** Recorded data **

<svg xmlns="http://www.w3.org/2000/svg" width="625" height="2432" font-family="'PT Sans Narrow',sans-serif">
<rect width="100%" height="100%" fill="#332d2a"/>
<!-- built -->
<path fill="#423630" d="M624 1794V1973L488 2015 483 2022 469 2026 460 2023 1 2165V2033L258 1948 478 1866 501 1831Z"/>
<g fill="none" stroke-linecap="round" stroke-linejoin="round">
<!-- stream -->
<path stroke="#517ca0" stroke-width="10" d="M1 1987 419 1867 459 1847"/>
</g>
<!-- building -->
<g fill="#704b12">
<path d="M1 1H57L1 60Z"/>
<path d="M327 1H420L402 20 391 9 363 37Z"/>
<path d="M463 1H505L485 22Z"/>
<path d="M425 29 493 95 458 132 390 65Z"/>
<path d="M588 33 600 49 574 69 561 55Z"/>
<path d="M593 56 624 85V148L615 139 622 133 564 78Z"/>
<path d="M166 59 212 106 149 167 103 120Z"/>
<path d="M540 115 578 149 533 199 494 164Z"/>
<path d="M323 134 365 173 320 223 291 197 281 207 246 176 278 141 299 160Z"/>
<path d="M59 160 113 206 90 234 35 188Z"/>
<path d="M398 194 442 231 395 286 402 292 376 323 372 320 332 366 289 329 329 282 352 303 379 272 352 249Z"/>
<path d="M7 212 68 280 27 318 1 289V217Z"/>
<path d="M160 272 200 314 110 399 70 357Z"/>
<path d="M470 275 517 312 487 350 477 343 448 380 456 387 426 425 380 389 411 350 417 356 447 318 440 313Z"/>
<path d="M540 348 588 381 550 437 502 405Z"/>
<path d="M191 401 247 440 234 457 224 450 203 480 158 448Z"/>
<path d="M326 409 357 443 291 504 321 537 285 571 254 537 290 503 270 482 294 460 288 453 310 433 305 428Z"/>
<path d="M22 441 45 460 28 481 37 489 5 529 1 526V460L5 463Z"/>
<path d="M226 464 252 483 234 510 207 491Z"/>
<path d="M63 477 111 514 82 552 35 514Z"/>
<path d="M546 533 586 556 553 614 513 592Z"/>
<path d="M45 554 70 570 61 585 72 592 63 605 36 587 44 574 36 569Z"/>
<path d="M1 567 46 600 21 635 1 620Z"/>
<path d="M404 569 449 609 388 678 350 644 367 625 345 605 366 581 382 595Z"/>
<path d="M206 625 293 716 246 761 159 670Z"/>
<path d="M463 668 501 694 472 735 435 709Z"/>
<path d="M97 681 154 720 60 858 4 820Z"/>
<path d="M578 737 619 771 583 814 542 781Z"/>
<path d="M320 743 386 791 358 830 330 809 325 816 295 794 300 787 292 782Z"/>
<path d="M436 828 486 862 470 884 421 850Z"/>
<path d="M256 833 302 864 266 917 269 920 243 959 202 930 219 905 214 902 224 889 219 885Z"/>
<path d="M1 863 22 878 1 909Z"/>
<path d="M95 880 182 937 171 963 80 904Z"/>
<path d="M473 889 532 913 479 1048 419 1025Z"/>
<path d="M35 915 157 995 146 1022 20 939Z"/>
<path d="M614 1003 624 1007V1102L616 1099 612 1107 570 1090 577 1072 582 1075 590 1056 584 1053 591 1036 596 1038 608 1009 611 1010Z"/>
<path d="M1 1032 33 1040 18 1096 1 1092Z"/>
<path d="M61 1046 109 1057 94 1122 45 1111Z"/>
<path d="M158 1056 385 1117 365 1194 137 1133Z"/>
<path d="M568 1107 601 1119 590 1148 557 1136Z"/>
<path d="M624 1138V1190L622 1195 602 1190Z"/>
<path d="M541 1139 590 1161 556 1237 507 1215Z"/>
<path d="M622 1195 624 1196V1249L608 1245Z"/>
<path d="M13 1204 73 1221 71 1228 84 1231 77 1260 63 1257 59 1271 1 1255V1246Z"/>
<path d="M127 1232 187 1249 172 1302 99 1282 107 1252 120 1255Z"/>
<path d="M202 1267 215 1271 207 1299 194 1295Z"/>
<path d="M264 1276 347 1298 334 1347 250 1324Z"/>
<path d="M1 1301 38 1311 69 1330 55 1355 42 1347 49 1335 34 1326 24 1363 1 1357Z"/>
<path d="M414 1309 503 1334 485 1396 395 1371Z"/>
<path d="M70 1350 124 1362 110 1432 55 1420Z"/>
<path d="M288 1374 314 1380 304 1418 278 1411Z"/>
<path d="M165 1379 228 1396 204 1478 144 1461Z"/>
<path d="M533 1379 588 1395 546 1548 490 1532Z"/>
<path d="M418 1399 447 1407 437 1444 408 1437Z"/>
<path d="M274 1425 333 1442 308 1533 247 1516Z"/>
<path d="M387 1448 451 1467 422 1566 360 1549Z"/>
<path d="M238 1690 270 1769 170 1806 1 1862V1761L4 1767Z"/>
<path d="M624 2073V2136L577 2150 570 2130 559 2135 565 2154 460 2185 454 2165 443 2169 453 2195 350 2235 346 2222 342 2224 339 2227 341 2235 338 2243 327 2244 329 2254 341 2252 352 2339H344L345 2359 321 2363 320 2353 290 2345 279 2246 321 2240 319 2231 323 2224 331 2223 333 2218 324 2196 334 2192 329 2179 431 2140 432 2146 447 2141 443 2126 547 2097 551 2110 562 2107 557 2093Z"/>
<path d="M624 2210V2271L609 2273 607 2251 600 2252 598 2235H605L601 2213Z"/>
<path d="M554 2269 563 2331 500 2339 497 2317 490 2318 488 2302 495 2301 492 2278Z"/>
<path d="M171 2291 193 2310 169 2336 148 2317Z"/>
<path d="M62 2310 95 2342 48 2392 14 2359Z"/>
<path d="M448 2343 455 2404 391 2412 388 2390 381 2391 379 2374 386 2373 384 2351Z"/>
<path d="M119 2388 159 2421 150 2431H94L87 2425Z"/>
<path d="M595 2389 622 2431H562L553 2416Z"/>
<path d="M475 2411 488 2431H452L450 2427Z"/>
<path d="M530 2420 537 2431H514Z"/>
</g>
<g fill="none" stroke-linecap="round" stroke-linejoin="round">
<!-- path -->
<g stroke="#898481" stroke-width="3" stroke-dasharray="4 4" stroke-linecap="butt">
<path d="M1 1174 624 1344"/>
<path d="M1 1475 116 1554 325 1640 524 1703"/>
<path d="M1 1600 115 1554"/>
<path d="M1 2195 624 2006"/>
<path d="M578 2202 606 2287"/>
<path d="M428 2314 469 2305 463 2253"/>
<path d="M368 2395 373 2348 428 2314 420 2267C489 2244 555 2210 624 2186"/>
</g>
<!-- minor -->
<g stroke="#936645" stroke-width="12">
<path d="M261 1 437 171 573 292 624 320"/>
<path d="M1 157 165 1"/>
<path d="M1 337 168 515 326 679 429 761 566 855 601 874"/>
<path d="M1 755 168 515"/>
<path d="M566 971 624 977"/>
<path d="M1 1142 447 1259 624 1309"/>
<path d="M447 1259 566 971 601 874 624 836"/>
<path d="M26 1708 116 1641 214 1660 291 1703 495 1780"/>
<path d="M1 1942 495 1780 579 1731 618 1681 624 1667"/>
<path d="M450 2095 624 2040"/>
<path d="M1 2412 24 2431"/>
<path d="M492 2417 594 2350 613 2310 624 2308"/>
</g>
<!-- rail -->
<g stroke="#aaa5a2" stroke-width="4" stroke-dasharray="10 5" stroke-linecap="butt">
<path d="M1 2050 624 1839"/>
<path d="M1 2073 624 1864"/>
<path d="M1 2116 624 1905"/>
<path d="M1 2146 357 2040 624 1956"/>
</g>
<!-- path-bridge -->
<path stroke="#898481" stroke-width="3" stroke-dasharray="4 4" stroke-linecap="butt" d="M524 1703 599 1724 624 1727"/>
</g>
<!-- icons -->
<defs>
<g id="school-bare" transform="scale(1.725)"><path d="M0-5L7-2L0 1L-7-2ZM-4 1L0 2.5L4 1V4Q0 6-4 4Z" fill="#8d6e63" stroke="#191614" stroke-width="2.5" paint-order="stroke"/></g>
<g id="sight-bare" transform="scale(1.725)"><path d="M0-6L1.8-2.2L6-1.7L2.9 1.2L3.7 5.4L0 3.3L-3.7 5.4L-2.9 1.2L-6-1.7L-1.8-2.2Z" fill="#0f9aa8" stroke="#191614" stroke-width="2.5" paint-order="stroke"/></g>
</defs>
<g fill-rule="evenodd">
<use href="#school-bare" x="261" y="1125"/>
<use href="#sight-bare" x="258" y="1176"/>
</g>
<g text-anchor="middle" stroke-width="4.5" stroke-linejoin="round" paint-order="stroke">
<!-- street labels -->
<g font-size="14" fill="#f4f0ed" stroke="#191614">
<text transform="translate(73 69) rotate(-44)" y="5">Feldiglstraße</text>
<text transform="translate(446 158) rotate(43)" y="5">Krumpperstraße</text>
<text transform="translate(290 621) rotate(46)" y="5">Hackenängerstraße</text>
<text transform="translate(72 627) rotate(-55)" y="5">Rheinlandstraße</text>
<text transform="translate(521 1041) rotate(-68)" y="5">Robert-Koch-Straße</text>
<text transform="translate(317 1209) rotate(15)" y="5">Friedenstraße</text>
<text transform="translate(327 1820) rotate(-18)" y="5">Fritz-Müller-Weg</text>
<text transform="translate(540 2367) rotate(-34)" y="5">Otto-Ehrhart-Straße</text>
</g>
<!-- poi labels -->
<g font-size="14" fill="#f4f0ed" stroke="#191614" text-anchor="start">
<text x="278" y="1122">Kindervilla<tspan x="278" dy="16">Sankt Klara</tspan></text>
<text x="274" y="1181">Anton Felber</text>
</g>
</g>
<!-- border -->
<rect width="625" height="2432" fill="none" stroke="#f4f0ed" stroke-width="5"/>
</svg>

** Task to complete **
In the data above, each line holding "anchor" is to be found and copied.

** Solution below **
<g text-anchor="middle" stroke-width="4.5" stroke-linejoin="round" paint-order="stroke">
<g font-size="14" fill="#f4f0ed" stroke="#191614" text-anchor="start">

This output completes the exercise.